REQUIREMENT: Copy, from the data below, every line that has "Több" in it.

Data records
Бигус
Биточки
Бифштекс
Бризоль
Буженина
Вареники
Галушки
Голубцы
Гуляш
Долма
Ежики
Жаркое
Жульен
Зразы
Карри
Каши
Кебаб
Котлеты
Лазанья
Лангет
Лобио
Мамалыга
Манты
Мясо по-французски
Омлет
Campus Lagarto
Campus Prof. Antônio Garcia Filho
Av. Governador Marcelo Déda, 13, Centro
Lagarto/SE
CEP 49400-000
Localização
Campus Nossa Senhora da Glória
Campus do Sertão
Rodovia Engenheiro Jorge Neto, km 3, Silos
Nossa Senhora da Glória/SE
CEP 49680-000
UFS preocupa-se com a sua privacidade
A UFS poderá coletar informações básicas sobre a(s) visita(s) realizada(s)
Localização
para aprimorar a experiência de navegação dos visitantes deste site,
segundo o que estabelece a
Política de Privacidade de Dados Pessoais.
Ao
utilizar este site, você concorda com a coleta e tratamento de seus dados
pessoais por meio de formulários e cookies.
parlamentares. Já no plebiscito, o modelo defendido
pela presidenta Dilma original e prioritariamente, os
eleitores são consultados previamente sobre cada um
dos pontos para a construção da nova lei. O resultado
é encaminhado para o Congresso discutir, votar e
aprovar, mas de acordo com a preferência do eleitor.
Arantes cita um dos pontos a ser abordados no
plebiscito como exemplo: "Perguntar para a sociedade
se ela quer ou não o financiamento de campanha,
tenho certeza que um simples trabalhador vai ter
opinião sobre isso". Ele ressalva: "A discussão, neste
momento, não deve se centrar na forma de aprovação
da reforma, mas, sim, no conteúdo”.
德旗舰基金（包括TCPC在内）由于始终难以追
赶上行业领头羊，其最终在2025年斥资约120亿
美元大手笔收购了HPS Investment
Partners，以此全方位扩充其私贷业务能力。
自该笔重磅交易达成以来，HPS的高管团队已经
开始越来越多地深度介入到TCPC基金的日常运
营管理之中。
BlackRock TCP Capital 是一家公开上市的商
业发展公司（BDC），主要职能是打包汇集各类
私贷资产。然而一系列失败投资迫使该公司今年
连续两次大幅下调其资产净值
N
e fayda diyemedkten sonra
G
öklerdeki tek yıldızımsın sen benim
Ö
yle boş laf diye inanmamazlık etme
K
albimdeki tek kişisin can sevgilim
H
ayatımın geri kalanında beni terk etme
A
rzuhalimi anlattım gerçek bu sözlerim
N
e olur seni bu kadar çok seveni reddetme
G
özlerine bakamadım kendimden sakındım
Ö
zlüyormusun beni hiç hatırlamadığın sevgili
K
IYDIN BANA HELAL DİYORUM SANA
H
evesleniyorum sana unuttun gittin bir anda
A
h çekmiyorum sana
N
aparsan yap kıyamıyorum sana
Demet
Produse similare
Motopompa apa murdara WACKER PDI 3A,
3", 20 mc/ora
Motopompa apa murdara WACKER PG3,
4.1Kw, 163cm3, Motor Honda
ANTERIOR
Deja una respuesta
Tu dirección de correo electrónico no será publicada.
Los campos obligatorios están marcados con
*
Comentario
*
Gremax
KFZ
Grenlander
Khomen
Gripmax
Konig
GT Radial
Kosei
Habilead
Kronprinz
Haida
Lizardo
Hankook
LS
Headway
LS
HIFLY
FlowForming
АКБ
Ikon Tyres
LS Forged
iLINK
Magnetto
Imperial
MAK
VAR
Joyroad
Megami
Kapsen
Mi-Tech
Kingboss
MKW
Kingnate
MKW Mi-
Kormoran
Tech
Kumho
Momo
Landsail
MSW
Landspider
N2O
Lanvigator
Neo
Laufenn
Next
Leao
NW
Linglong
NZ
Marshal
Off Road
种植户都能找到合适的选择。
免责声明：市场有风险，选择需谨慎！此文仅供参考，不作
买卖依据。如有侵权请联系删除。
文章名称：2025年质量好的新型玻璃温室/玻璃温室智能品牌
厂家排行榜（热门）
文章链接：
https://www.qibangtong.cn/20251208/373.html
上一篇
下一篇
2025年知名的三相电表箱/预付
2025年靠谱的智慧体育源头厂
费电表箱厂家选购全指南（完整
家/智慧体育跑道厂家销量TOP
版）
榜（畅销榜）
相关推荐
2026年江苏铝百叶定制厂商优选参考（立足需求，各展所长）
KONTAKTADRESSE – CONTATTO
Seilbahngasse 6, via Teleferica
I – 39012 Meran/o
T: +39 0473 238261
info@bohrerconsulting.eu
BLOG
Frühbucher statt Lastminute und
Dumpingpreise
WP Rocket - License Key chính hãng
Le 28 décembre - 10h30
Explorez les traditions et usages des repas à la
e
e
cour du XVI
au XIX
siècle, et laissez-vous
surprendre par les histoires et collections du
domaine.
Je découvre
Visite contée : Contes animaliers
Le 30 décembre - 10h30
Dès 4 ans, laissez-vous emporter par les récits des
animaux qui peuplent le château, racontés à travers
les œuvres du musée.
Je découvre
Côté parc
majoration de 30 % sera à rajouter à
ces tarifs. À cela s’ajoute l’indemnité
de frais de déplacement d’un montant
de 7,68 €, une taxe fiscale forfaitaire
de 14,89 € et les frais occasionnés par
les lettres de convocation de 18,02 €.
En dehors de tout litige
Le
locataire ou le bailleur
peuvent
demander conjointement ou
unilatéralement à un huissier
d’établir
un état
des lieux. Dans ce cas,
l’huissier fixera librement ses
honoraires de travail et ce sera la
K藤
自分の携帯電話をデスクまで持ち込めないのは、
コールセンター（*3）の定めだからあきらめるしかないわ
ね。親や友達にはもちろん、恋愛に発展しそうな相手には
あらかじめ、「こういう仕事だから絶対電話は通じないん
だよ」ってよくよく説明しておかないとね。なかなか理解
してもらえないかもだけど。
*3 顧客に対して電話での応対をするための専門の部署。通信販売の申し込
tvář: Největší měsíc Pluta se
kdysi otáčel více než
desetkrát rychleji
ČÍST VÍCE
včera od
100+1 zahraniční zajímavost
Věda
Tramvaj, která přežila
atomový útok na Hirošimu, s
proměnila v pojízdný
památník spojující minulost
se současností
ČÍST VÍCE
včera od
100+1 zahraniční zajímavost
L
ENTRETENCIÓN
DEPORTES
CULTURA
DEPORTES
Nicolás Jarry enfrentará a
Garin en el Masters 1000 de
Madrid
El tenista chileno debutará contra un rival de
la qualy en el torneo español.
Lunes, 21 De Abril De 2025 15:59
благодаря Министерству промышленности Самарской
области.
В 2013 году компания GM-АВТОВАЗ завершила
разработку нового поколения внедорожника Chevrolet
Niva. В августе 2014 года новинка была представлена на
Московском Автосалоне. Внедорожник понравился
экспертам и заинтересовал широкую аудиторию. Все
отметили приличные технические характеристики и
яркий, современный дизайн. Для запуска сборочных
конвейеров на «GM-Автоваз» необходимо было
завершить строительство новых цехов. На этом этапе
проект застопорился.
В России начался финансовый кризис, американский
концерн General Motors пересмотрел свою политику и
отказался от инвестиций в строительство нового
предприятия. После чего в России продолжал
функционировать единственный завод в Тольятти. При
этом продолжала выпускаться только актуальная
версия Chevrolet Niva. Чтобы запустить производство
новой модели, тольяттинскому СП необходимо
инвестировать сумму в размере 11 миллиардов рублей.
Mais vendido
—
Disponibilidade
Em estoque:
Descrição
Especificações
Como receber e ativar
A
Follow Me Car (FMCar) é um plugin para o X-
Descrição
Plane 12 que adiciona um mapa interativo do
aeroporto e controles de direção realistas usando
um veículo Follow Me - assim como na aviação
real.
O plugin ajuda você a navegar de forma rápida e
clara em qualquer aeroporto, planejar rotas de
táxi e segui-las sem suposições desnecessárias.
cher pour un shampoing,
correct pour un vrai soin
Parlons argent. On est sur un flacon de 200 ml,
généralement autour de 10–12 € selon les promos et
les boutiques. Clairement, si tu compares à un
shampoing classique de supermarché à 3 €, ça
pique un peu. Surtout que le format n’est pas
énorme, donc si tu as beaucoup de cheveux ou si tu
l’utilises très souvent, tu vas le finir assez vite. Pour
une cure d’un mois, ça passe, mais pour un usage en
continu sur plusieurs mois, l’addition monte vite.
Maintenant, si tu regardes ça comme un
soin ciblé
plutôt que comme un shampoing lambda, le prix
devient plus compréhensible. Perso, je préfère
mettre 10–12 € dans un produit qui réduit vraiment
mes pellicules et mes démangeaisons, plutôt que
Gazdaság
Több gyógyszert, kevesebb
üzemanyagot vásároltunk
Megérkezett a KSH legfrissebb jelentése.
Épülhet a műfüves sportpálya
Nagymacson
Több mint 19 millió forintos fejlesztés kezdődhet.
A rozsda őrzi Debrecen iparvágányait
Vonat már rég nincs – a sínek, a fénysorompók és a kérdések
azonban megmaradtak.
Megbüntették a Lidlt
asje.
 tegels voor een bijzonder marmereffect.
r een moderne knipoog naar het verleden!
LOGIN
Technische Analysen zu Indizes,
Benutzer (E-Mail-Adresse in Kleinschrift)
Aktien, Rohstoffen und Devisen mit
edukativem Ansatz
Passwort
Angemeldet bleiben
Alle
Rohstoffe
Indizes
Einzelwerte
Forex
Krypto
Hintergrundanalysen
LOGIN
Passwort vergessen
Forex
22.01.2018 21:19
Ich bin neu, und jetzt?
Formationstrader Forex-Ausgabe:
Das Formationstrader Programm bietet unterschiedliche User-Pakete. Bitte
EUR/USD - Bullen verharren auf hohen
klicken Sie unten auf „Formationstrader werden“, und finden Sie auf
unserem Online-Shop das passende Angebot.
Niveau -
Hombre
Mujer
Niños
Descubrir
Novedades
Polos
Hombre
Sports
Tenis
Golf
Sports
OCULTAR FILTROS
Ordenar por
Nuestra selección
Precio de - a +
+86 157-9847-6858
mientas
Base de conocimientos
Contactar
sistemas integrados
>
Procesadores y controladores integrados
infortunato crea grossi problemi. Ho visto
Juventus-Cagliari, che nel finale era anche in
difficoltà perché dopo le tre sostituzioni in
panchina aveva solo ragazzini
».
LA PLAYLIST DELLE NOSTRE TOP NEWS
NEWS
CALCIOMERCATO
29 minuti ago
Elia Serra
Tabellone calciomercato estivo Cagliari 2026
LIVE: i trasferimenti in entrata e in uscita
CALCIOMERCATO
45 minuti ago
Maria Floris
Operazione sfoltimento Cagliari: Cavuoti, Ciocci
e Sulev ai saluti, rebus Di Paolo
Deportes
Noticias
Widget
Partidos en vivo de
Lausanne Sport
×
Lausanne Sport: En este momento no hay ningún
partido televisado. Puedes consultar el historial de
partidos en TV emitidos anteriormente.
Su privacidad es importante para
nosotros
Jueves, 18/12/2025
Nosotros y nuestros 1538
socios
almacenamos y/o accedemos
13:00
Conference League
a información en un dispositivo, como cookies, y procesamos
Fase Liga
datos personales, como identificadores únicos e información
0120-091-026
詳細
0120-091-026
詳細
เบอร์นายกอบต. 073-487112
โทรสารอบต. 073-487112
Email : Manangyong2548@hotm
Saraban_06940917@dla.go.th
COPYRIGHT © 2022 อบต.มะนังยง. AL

WRITTEN RESPONSE:
Több gyógyszert, kevesebb
Több mint 19 millió forintos fejlesztés kezdődhet.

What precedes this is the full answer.